Нестеров | страница 39
Когда эта крестьянская девушка в темно-синем сарафане впервые глянула с картины Нестерова, наиболее чуткими людьми почувствовалось явление нового, еще небывалого «я есмь» и в образе и в художнике, его создавшем.
Как Тургенев, написав Асю, Лизу и других их сестер и подруг, создал свой женский образ, и достаточно сказать: «тургеневская девушка», чтобы младшая сестра пушкинской Татьяны предстала пред нами, так достаточно назвать «нестеровская девушка», чтобы появился пред нами живой облик девушки из народа, поэтический образ, неразрывный с безмолвной печалью. Эта девушка в сарафане, рожденная Нестеровым из его скорби по утерянной подруге, повела за собою на его картины целую вереницу девушек и женщин, исполненных внутренней красоты и чистоты, но всегда отмеченных «возвышенной стыдливостью страданья».
«Любовь к Маше и потеря ее, — писал Нестеров в своих записках, — сделали меня художником, вложили в мое художество недостающее содержание, и чувство, и живую душу — словом, все то, что позднее ценили и ценят люди в моем искусстве».

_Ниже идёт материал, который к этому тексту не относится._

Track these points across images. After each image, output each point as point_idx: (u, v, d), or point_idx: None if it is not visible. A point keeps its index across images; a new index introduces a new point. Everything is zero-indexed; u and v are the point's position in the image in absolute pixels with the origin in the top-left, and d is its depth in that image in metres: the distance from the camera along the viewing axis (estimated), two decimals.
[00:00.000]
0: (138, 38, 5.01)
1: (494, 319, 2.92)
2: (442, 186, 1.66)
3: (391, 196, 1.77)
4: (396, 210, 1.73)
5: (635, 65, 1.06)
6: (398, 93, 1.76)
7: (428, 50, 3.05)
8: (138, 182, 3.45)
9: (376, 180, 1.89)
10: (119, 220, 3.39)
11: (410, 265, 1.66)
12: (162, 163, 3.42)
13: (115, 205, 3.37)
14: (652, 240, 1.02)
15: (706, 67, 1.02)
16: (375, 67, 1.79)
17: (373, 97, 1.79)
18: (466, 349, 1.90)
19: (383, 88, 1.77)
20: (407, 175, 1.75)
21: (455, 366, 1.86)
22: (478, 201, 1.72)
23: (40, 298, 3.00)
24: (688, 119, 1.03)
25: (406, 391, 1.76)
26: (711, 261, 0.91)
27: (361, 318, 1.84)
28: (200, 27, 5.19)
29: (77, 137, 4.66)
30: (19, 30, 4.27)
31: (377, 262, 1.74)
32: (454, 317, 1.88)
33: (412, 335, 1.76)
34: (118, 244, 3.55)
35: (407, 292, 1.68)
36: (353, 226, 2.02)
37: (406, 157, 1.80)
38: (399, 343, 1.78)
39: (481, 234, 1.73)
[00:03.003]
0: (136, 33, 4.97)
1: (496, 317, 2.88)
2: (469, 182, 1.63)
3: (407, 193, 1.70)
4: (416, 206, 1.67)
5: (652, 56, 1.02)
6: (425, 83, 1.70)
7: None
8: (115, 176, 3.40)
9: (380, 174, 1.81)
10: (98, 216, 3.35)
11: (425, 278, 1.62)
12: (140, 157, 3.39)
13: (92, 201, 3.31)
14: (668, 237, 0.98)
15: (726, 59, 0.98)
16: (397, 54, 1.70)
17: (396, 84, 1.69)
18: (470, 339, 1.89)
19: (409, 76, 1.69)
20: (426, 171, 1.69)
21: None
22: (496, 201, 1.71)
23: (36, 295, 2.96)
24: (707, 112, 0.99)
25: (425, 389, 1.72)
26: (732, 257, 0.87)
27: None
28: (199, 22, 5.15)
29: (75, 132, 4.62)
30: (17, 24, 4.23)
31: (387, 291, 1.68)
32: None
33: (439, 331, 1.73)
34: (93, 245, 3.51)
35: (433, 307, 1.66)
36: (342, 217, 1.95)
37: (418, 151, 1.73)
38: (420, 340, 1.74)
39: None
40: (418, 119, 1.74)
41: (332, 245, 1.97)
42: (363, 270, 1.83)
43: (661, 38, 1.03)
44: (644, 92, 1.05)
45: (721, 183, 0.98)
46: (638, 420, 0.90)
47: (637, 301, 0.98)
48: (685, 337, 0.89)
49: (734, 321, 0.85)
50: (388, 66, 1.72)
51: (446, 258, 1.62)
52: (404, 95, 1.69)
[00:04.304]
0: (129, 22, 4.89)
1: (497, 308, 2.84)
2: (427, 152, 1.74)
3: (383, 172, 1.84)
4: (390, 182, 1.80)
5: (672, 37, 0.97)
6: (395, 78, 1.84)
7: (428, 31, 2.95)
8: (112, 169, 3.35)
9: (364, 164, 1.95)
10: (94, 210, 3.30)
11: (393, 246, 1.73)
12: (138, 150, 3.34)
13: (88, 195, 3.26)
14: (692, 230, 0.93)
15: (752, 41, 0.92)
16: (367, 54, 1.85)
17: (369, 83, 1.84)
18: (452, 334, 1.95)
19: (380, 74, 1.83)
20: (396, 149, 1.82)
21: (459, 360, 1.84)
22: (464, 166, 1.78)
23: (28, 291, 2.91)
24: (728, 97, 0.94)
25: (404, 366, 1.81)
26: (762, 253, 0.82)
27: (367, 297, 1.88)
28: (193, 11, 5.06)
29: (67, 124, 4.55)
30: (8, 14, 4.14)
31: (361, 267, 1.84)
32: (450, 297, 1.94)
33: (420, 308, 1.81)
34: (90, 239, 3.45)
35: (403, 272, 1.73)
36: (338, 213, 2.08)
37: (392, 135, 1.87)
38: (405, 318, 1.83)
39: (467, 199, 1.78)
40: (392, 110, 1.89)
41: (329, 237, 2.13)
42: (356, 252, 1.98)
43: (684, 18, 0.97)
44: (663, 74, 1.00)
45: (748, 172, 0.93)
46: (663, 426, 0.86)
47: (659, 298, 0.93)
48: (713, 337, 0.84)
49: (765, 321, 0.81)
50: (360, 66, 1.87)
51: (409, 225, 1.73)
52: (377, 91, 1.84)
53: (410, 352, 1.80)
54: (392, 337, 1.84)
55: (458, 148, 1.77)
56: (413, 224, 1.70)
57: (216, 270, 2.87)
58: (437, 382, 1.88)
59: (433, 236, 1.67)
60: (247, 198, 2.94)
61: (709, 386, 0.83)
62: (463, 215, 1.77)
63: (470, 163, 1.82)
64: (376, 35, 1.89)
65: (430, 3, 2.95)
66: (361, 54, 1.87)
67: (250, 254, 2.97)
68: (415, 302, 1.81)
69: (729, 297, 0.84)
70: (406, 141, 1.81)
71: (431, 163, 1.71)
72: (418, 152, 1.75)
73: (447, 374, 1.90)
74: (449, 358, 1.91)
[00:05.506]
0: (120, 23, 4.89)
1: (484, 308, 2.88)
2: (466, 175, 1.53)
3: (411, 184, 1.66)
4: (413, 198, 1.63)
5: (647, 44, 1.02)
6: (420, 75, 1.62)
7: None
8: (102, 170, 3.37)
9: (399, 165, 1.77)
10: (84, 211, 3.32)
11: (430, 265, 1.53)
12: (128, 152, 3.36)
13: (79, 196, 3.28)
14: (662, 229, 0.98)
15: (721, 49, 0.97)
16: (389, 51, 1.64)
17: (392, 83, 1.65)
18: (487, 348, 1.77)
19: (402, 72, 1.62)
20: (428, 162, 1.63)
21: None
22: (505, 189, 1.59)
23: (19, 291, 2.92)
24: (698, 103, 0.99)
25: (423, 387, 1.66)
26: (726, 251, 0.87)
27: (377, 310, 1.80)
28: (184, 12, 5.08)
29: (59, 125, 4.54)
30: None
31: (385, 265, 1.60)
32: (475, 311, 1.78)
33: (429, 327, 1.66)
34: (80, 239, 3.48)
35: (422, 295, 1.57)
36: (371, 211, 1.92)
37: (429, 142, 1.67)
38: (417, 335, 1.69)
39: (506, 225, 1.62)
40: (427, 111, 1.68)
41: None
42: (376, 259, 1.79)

Обдумывая в более поздние годы свой творческий путь, Нестеров свидетельствовал о «Христовой невесте»:
«С этой картины произошел перелом во мне, появилось то, что позднее развилось в нечто цельное, определенное, давшее мне свое «лицо». Он утверждал: без этой картины и без всего, что пережито с нею, «не было бы того художника, имя которому «Нестеров», не написал бы этот Нестеров ни «Пустынника», ни «Отрока Варфоломея», не было бы в Русском музее «Великого пострига», «Димитрия Царевича», не существовало бы и большой картины («Душа народа». — С.Д.) и двух-трех моих портретов, кои автор считает лучшими характеристиками из всех им написанных». Иными словами, с «Христовой невестой» и со всем, что обусловило ее появление, Нестеров связывал весь без исключения свой художественный путь: «Все пережитое мною в моей молодости… утвердило мою художественную сущность».
За «Христовой невестой» последовала картина «За приворотным зельем». Замысел картины был прост: девушка пришла к колдуну за приворотным зельем. По первоначальному варианту она была в богатом наряде боярышни, а «колдун» был тонконогий старик немчин, царский «дохтур». Художник скоро отказался от этого варианта как слишком «литературного»: это напоминало сцену между Любашей и Бомелием из «Царской невесты» Мея. Сцена представилась ему гораздо проще и обыденнее: девушка в душегрейке поверх сарафана могла быть из XVII столетия, а могла быть и из заволжской или уральской глуши, а колдун превратился из «дохтура» в старика мельника. Но смысл был один и тот же: девушка со слезным смущением и «поедучей тоской» пришла к колдуну с призрачной надеждой — приворожить «зельем» любимого и не любящего или разлюбившего ее человека.